Little kids are certainly a test of manual dexterity for us middle aged folks. I pretty much had his laces completely out and the shoes deconstructed before I could squish his feet in. He was highly amused, and giggled away. With hands held, and goofy goldie in tow, we toddled off to the park for a quick go at the swings. Dash doesn't like holding hand too much, but I made him. I told him it wasn't an option. Then, "What did I say?" "Not option." Good. We had a marvelous time, returned to the house just after 9:30, it was pretty dark, but everyone was happy. Until....

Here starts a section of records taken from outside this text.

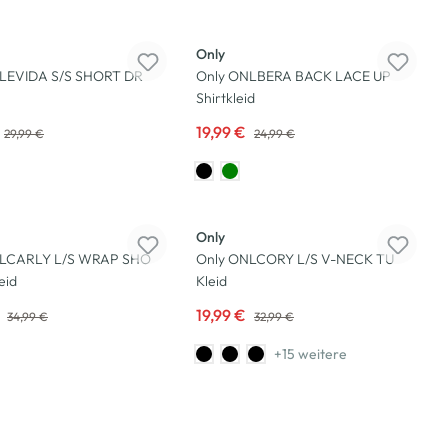
-20
%
Only
LEVIDA S/S SHORT DR
Only ONLBERA BACK LACE UP
Shirtkleid
19,99 €
29,99 €
24,99 €
-39
%
Only
NLCARLY L/S WRAP SHO
Only ONLCORY L/S V-NECK TU
eid
Kleid
€
19,99 €
34,99 €
32,99 €
+15 weitere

I discovered we were locked out of the house. In my old house, and at certain friends' homes, the knob lock is engaged for short outings. At my daughter's house, one has to use the deadbolt, to which I have a key. You would think that after having to have Brianne's neighbour Sean slink through the kitchen window last year when I had locked the wrong lock the first time, I would have known which lock to use. But no. And like all good Grandmas, I swiftly used the "S" word, softly, but not so softly that the Humvee didn't hear. He was happily dancing on the grass, uttering the expletive in a sing songy voice with each step he took.
Aha! The cell phone with the kids' cell number you say. Aha! Locked in the house too. An open window? Nope. Neighbours with keys? They were out with the Bean and Ian. So I uttered a few more expletives in my mind while I put the dog in the back yard. What to do.
Checked in on the neighbours' neighbours. Light and voices emanated from within. Finally an opened door after three trials of knocking.  I politely asked for a phone, child in arms. "No phone." Door shut. No soup for you. Off we shuffled to another set of neighbours about six doors down. The inside door was open. Knocked twice. No answer. To the neighbours on the other side of the Bean. No luck. As I was trudging to a local mall with an increasingly tired little Humvee, my saviour appeared. A gentleman going for a drive. I pounced on him before he got into the car, and begged a phone from him. Obligingly, he returned with a phone and a pen and paper. I think I woke Ian's Dad, and when I asked him for Ian's phone number, he said "Which one?" He has 4 or 5. He eventually texted Ian our little dilemma along with the phone number where I was. The gentleman's wife came out, and offered the couch for me and a blankie for the sleepy Humvee, who happily stretched out on it. But, no call back. So I called the number that Ian's Dad texted. "The person you are calling is not available. Please try your call again later." Another mindful expletive. Eureka! I knew where they were! The gentleman googled "The Ranch", and in no time, I was babbling at the hostess: "...and I locked the wrong door and  how could I have been so stupid a second time and no neighbours were around until I came upon this one, and how could I have been so stupid and can you look for my daughter and how could I have been so stupid and my son in law and how could I have been so extraordinarily dumb?"  It was 11 PM by the time I put the baby to bed. The Humvee, not me. I hope they will still let me take him to Disney World someday. They use passcards in most hotels these days.
Wherever I lay my hat, that's my home. Which may be the front lawn when I'm with Grandma.